Some Classical Results Related to Exponential Sums
Speaker: Shukun WuDate of Talk: September 30, 2022
Upstream link: UCLA Participating Analysis Seminar
1. Basic Definition and Motivation
This talk was centred around exponential sums, which are defined to be functions of the form:
Definition 1. Exponential Sums
Let \(e(x)=\exp(2\pi ix)\) for \(x\in\mathbb C\). An exponential sum is one of the form \(\sum_{n=1}^N e\left(f(n)\right)\) for \(N\) a positive integer and \(f\) a polynomial with real coefficients.
These sums show up frequently in Fourier analysis, and they’re also somewhat reminiscent of modular forms to me. Both of them involve sums of exponentials, and it’s a very natural question to ask: how big can these sums get in magnitude?
Using the triangle inequality will immediately get you a bound of \(N\), but this bound isn’t always good enough, and it’s far from sharp. A theorem of Wiles provides a modest improvement on the bound, but it’s still asymptotically linear in \(N\).
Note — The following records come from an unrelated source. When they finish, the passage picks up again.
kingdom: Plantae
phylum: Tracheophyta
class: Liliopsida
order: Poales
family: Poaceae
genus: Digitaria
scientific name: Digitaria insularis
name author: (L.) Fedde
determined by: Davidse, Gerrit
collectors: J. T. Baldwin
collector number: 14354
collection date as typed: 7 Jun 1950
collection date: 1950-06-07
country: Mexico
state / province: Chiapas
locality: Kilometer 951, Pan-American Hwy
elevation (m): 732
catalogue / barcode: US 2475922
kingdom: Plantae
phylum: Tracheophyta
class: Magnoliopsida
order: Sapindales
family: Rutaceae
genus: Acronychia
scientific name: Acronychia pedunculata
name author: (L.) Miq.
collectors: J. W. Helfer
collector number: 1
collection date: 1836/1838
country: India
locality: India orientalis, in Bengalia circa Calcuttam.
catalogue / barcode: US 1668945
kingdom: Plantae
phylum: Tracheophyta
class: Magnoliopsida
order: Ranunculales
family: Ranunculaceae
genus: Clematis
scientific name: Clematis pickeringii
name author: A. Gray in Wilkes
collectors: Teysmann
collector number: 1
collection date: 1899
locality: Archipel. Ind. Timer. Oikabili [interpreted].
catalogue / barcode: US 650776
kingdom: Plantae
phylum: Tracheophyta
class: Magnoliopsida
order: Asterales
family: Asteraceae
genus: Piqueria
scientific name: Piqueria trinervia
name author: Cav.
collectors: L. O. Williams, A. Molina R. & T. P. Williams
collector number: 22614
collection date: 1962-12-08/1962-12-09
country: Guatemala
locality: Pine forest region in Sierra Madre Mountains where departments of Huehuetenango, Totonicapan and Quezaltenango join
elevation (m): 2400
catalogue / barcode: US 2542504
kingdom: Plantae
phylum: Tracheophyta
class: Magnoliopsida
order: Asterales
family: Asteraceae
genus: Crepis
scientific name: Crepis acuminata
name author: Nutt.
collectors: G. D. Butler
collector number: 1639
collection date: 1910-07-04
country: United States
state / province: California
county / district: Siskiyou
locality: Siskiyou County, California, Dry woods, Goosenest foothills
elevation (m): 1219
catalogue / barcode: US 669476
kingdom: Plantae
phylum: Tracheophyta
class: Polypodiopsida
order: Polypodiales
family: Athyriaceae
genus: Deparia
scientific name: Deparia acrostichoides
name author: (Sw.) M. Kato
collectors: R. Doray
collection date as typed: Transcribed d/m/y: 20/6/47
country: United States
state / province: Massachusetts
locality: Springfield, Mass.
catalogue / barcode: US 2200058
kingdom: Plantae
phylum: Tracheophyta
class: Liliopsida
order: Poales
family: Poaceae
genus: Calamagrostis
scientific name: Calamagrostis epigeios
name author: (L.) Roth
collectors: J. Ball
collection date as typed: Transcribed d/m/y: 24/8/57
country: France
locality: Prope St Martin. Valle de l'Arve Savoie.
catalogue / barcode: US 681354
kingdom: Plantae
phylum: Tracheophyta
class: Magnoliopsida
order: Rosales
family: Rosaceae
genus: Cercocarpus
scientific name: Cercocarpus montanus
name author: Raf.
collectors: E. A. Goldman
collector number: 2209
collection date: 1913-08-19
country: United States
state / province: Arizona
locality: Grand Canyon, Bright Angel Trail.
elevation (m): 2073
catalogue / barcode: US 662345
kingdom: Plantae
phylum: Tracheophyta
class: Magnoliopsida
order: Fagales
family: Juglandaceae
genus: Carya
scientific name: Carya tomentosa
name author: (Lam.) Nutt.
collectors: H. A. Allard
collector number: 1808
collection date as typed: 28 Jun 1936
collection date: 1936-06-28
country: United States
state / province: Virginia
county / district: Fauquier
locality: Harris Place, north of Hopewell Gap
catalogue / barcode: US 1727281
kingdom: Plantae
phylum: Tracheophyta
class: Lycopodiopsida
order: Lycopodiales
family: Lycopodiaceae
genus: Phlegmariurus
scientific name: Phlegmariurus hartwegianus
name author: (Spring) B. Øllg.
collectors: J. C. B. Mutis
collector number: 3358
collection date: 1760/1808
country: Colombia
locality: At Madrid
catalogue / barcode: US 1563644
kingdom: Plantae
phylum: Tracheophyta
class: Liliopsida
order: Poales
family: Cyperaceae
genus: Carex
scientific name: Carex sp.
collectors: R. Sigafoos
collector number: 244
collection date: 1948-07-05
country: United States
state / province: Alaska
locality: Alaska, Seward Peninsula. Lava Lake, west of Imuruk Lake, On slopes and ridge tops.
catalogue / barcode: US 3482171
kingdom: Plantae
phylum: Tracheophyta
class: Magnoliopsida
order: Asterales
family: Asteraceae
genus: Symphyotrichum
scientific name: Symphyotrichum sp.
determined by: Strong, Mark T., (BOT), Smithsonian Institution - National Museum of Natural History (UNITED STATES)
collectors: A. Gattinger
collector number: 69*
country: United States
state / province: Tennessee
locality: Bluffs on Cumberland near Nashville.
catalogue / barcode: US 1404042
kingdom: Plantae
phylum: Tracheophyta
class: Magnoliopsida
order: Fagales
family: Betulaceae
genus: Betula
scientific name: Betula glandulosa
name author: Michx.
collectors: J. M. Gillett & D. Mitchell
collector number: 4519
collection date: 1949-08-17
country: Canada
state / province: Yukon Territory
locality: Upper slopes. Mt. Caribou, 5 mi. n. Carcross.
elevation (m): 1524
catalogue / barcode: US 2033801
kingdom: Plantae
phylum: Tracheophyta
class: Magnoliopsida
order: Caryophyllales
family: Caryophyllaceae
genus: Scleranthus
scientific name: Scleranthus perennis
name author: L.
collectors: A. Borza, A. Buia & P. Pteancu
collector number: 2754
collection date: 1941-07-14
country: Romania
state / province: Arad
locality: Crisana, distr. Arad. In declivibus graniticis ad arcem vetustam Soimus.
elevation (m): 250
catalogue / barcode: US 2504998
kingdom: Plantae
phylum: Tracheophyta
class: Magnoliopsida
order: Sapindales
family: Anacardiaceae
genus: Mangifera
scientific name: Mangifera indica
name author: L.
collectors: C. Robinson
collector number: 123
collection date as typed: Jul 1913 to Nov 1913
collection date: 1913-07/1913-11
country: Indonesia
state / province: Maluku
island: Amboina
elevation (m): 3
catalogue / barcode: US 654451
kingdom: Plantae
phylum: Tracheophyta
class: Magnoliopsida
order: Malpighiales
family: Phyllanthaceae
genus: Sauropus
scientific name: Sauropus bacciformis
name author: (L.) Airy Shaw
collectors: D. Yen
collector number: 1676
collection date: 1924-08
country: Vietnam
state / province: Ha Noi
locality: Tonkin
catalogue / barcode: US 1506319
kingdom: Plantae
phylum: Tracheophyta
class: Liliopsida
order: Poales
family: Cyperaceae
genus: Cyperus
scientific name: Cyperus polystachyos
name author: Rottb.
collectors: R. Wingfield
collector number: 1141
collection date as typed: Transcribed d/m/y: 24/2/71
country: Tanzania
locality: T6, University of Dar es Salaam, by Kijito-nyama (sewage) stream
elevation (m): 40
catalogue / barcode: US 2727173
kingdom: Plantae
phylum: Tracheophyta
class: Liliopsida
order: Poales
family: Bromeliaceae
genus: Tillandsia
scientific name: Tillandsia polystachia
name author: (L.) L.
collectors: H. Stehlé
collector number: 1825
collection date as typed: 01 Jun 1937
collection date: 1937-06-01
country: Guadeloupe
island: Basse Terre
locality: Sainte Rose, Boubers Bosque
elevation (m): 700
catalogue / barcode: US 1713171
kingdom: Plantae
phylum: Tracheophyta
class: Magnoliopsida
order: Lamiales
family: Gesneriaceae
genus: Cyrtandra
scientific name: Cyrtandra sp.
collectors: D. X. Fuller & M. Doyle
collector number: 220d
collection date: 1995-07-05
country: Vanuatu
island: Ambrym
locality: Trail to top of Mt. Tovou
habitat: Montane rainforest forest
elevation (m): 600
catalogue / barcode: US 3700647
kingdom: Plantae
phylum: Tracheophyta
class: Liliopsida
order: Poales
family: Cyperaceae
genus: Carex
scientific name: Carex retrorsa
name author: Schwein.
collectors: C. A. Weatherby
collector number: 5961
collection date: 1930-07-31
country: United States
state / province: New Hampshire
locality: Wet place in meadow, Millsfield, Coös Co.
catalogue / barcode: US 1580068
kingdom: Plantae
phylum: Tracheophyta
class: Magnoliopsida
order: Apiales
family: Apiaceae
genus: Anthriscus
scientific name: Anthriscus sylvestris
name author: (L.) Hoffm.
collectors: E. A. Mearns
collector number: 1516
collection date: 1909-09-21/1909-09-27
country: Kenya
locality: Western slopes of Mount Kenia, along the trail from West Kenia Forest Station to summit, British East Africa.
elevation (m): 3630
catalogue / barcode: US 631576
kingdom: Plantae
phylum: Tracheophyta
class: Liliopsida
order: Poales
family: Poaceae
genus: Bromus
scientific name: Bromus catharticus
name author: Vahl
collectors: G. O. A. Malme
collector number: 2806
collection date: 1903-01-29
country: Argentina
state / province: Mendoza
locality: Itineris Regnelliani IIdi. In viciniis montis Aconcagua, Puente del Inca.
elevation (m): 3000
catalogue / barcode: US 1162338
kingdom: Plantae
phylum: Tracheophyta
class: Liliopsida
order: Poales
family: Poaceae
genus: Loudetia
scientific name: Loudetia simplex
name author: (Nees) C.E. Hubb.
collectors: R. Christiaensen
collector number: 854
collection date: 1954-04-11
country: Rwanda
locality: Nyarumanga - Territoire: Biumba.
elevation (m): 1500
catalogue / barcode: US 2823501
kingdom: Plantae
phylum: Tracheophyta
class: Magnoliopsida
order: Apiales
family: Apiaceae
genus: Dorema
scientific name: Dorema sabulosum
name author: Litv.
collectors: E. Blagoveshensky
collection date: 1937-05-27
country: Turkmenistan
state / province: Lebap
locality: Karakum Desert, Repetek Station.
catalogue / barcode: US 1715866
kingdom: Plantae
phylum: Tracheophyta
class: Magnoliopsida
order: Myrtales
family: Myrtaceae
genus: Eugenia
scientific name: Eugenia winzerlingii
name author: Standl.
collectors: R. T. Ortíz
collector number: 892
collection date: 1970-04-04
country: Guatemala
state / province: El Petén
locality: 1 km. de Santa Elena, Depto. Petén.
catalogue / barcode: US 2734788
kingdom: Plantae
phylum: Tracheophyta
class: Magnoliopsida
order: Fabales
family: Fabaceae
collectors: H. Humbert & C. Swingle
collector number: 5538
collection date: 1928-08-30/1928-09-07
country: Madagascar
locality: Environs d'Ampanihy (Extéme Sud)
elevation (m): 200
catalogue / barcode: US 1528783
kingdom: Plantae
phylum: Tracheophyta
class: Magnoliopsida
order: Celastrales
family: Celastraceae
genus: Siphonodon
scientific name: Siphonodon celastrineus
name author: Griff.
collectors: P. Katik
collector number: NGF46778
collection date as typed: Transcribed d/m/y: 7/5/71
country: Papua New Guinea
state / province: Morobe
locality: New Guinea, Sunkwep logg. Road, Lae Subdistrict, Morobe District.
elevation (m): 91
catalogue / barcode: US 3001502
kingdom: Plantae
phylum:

Can we do any better?
2. Theorems of Mordell and Hua
The first big asymptotic improvement covered in the talk was as follows.
Theorem 2. (Mordell)
Let \(f\) be a polynomial with integer coefficients, and let \(p\) be a prime much larger than \(\deg f\) such that the none of the coefficients of \(f\) are not divisible by \(p\). Let \(S(p, f)=\sum_{n=1}^p e\left(\frac{f(n)}{p}\right)\). Then, \(\lvert S(p, f)\rvert \ll_k p^{1-\frac 1k}\), where \(k=\deg f\).
Note that \(f\) is now constrained to have integer coefficients rather than real coefficients, which is a significant restraint! Note additionally the division by \(p\), however; I like to think of these as “nice enough rational polynomials”. Importantly, we may indeed take the coefficients of \(\frac fp\) to fall in the interval \([0, 1)\), as we may add or subtract \(1\) from the coefficient without changing the value of the summand!
This result was generalised by Hua to the following:
Theorem 3. Hua's Estimate
Let \(f\) be a polynomial with integer coefficients, and let \(N\) be an integer much larger than \(\deg f\) such that none of the coefficients of \(f\) are divisible by \(N\). Then, if \(S(N, f)\) is defined as above, \(\lvert S(N, f)\rvert \ll_k N^{1-\frac 1k}\), where \(k=\deg f\).
This is now a realy asymptotic improvement on the linear bound, and it is possible to show that this bound is actually sharp is certain cases.
Hua’s estimate can be proved from Mordell’s theorem by observing (somehow) that \[S\left(pq, f(x)\right)=S\left(p,\frac{f(qx)}q\right)\cdot S\left(q, \frac{f(px)}p\right), \] where \(p\) and \(q\) are primes (but I believe this holds for arbitrary integers, subject to constraints on coprimality maybe). By cleverly applying the Chinese remainder theorem to get this rearrangement along with some induction, you get the result.
3. The Dispersion Method
The very brief sketch of getting Hua’s estimate appears to be fairly elementary: it rearranges an (albeit messy) sum, invokes the Chinese remainder theorem, and applies induction. The proof of Mordell’s theorem, however, uses something called the “dispersion method”, or “Linnick’s method”, or “Linnick’s dispersion method”.
The idea is that understanding \(S(p, f)\) for a specific choice of \(f\) can be very difficult, even if we constrain \(f\) to have nice integral coefficients! However, we noticed that coefficients of \(f\) only really matter modulo \(p\), as extra multiples of \(p\) can be added or subtracted off and whisked away by the mathematical cartels. Hence, all of the different choices of \(f\) can be identified with elements of \(\left(\mathbb Z/p\mathbb Z\right)^{\deg f+1}\) by reading off coefficients, minus the elements that have zeroes in any coordinates.
Although it doesn’t look much simpler, we can now bound \(\sum S(p, f)\), where the sum ranges over all of the different possibilities of \(f\). Using a few tricks here and there to loosely control the individual elements from below, an upper bound on this big sum produces an upper bound on the summands. One way of thinking about this is controlling the average or expected size of \(S(p, f)\), and since the “sample space” is finite, the size of each \(S(p, f)\) can’t stray too far from the average.
This technique gets its name because it “disperses” the work of bounding individual objects of interest to bounding the space of all of the objects of interest, and it turns out that looking at things from this higher perspective is very, very helpful sometimes. In fact, this technique or idea came up again just two and a half months later when I gave my own talk at the analysis seminar, and I think it’s one of the most valuable things I took away from any talk at the analysis participating seminar that quarter.